A much larger problem is simply the cost per GWh, building nuclear today means estimating it’s still going to be cost competitive in 40 years which really doesn’t seem to be the case. Even back in 2000 people where looking at various long term estimates and the required subsidies to make Nuclear cost competitive didn’t seem worth it.

All nuclear power plants in Germany are capable to be operated in load-follow mode, see:

> https://www.ktg.org/ktg-wAssets/docs/fg-bet-rph-lastfolgebet...

Also, nuclear power was never subsidized in Germany:

> https://dserver.bundestag.de/btd/14/080/1408084.pdf (page 16, answer 27)

>Also, nuclear power was never subsidized in Germany:

Haha, that's a good joke.

>Direct and indirect German government subsidies alone, including research grants and tax credits, since the mid-1950s have added up to €287bn, FÖS has calculated. Another €9bn were spent on other costs for the state, such as police operations during anti-nuclear protests, or follow-up costs from nuclear operations in former Eastern Germany.

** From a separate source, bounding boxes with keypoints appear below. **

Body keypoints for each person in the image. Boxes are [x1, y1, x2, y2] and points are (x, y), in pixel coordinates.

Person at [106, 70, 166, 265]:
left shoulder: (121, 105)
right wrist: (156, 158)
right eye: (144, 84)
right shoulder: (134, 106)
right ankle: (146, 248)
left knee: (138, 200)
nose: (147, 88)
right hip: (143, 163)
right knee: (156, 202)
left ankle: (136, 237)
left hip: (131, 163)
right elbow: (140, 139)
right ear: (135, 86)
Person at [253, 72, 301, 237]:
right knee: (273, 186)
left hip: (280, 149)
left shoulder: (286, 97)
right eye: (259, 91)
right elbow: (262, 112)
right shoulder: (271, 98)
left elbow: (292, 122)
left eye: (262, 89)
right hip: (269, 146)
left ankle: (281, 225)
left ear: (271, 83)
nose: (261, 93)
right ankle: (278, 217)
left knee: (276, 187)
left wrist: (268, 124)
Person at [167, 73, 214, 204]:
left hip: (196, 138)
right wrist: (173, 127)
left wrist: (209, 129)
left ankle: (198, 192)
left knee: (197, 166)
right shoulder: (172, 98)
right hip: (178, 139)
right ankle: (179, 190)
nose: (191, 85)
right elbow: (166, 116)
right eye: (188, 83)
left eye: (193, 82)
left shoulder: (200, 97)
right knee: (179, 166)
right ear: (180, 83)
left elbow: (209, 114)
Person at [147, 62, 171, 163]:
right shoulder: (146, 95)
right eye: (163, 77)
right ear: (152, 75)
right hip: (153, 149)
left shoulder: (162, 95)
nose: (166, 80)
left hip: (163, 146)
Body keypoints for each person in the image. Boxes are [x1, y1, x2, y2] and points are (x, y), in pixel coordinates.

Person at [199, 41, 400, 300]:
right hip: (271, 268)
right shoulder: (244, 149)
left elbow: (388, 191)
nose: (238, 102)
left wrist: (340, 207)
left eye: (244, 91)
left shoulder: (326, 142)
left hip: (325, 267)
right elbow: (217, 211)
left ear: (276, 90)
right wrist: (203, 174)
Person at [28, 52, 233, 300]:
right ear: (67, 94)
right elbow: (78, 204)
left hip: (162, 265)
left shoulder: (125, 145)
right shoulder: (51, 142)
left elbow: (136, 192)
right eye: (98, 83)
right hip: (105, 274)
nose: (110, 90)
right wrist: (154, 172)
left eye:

“Great part of these costs never had been included in the electricity price, which is why atomic energy wrongly was considered as a cheap power source,”

https://www.rechargenews.com/transition/no-higher-cost-energ...

Nuclear “Load following“ doesn’t reduce the number of workers needed, capital investment etc. It’s like turning off wind turbines you don’t really save money, it’s just useful to help balance the grid. In effect every time you do this with Nuclear, Wind, or Solar you end up increasing the cost per kWh produced.

In 1998 the Atomic Energy Act established the maximum insurance liability of nuclear insurer at about €2.5 billion; for damages above that cap the Federal Government is liable according to § 34 of the Atomic Energy Act. That’s a German nuclear subsidy, they have a few.

> Also, nuclear power was never subsidized in Germany

The German government took over responsibility for managing final storage of nuclear waste for something like 20bn EUR from the industry but is already projecting that it might cost more like 50bn EUR to actually find such a place.

Nuclear's price will still haunt tax payers long down the road.